SQL/MX Release 2.0 Best Practices

ManualsBrandsHP ManualsServerHP NonStop G-Series

Performance Tuning 46

The optimizer chooses specific access plans in subsequent steps of the query based upon the number of

rows expected from earlier steps. When the difference between the predicted and actual values is as

great as several million, the subsequent query steps often cannot deliver adequate performance. In

cases of severe data skewing, the optimizer has little chance of producing a fair plan. The optimizer might

choose a plan that is fast and efficient for small quantities of data but very expensive when large results

are returned unexpectedly.

This problem was relatively simple for the customer to correct by explicitly setting the range of values in

the catalog to more accurately represent the volume of data that would be selected.

Skewed data also can occur as data is loaded into the fact tables. Another customer had a table that

used a partition number column as the partitioning key, over which data rows were distributed. The

original intent was to round-robin rows over the range of partition numbers during the load processing

each month. However, the actual distribution of values was less balanced, with some partitions holding

several times more values than other partitions. This situation meant that ESPs accessing a large range

within one partition delayed the processing for the entire query. This situation also caused an imbalance

in the system use because only a few processors and disks worked on the query while others became idle

within a short time.

The original design was based on distributing rows over a subset of data volumes, for example, one for

each processor. Other customers have used the same approach with fairly good results. The ideal way to

load the data is to distribute the data to be queried as evenly as possible across all processors, and

possibly across all partitions.

Opinions differ regarding whether the data should be distributed in striped sets (where each set consists

of one disk partition for each processor), or across all partitions for the table. One benefit of using all

partitions is that increasing the number of processors does not invalidate the original partitioning strategy.
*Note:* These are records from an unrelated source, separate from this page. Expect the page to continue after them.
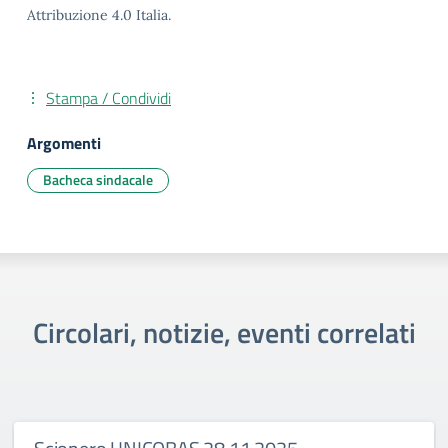
Attribuzione 4.0 Italia.
Stampa / Condividi
Argomenti
Bacheca sindacale
Circolari, notizie, eventi correlati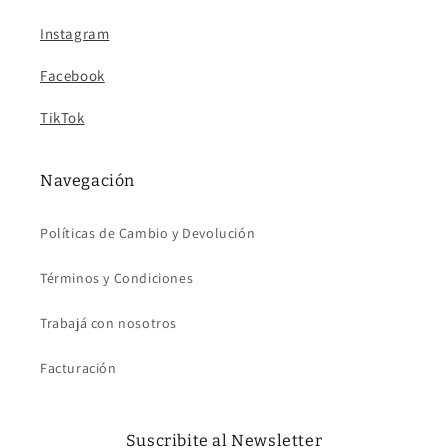
Instagram
Facebook
TikTok
Navegación
Políticas de Cambio y Devolución
Términos y Condiciones
Trabajá con nosotros
Facturación
Suscribite al Newsletter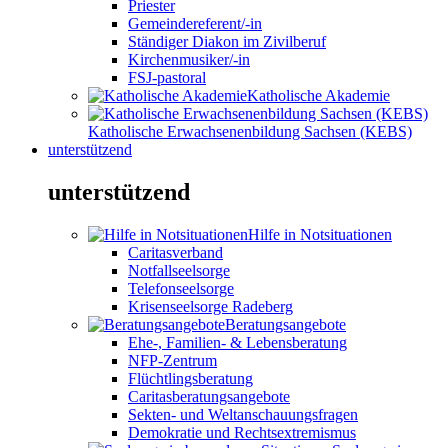
Priester
Gemeindereferent/-in
Ständiger Diakon im Zivilberuf
Kirchenmusiker/-in
FSJ-pastoral
Katholische Akademie
Katholische Erwachsenenbildung Sachsen (KEBS)
unterstützend
unterstützend
Hilfe in Notsituationen
Caritasverband
Notfallseelsorge
Telefonseelsorge
Krisenseelsorge Radeberg
Beratungsangebote
Ehe-, Familien- & Lebensberatung
NFP-Zentrum
Flüchtlingsberatung
Caritasberatungsangebote
Sekten- und Weltanschauungsfragen
Demokratie und Rechtsextremismus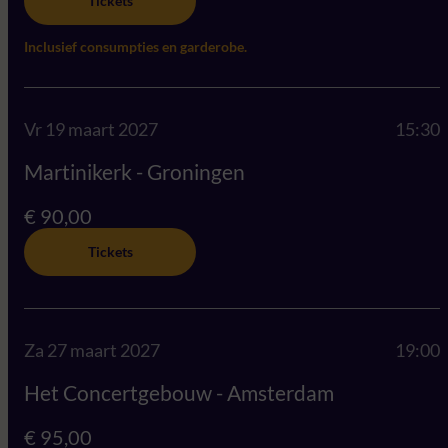
Tickets
Inclusief consumpties en garderobe.
Vr 19 maart 2027
15:30
Martinikerk - Groningen
€ 90,00
Tickets
Za 27 maart 2027
19:00
Het Concertgebouw - Amsterdam
€ 95,00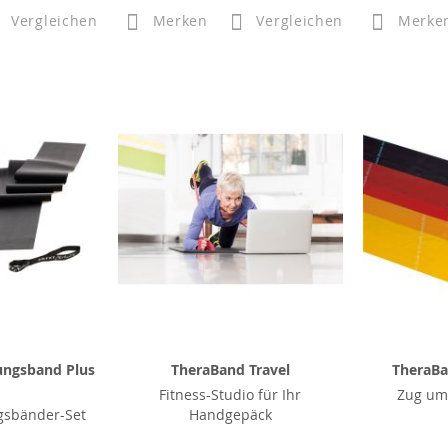
Vergleichen
Merken
Vergleichen
Merke
ungsband Plus
TheraBand Travel
TheraBa
Fitness-Studio für Ihr
Zug um
gsbänder-Set
Handgepäck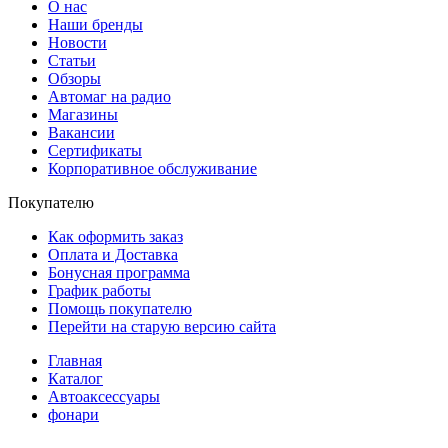
О нас
Наши бренды
Новости
Статьи
Обзоры
Автомаг на радио
Магазины
Вакансии
Сертификаты
Корпоративное обслуживание
Покупателю
Как оформить заказ
Оплата и Доставка
Бонусная программа
График работы
Помощь покупателю
Перейти на старую версию сайта
Главная
Каталог
Автоаксессуары
фонари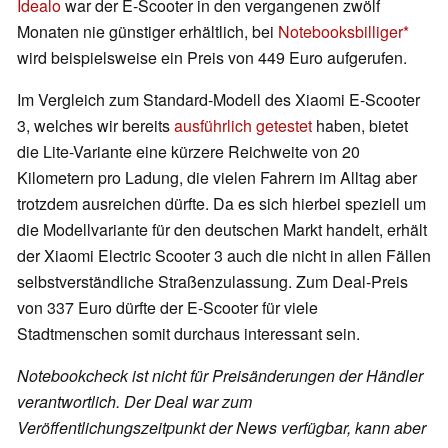
Idealo
war der E-Scooter in den vergangenen zwölf
Monaten nie günstiger erhältlich, bei
Notebooksbilliger
wird beispielsweise ein Preis von 449 Euro aufgerufen.
Im Vergleich zum Standard-Modell des Xiaomi E-Scooter
3, welches wir bereits
ausführlich getestet
haben, bietet
die Lite-Variante eine kürzere Reichweite von 20
Kilometern pro Ladung, die vielen Fahrern im Alltag aber
trotzdem ausreichen dürfte. Da es sich hierbei speziell um
die Modellvariante für den deutschen Markt handelt, erhält
der Xiaomi Electric Scooter 3 auch die nicht in allen Fällen
selbstverständliche Straßenzulassung. Zum Deal-Preis
von 337 Euro dürfte der E-Scooter für viele
Stadtmenschen somit durchaus interessant sein.
Notebookcheck ist nicht für Preisänderungen der Händler
verantwortlich. Der Deal war zum
Veröffentlichungszeitpunkt der News verfügbar, kann aber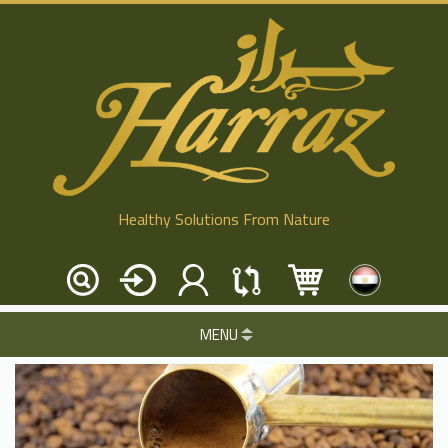
Healthy Solutions From Nature
MENU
Another advantage of using all partitions is that each partition is smaller than if the data were clustered

over a few partitions, and more of the partitions are likely to contain the requested data. If some

partitions are skipped because of skewed data, it is less likely that only a few ESPs will contribute to the

query.

Another common problem involving skewed data arises when the dimension data distribution is skewed

over the predicate column or columns. This problem is most apparent when the dimension is selected as

the outer table.

As the outer table, each ESP reads its partition to select qualifying rows. If most rows are clustered within a

single partition, one ESP has the majority of rows to process. This plan effectively degrades into a serial

plan.

The solution involves either indexing the dimension table (and the optimizer selecting a different plan) or

distributing the dimension rows to eliminate the clustering effect.

Addressing Problems in Large Tables

Large tables present unique challenges for performance optimization. These problems arise in several

ways:

• Access through non-key columns

• No use of access through a subset of the primary key and MDAM query technology

• Frequent access to detail data that is aggregated

• Joins between large tables

The first two problems can be addressed by creating secondary indexes on the tables. Refer to the

“Design guidelines and considerations” section of this document for additional considerations for

secondary indexes. Use the SQL/MX database runtime statistics (the DISPLAY STATISTICS command) and

DISPLAY_EXPLAIN output to determine whether secondary indexes would benefit query performance.

Consider creating a secondary index when the DISPLAY_EXPLAIN output indicates that a column

predicate having a low selectivity will result in a table scan and the runtime statistics indicate a large

difference between rows accessed and rows used.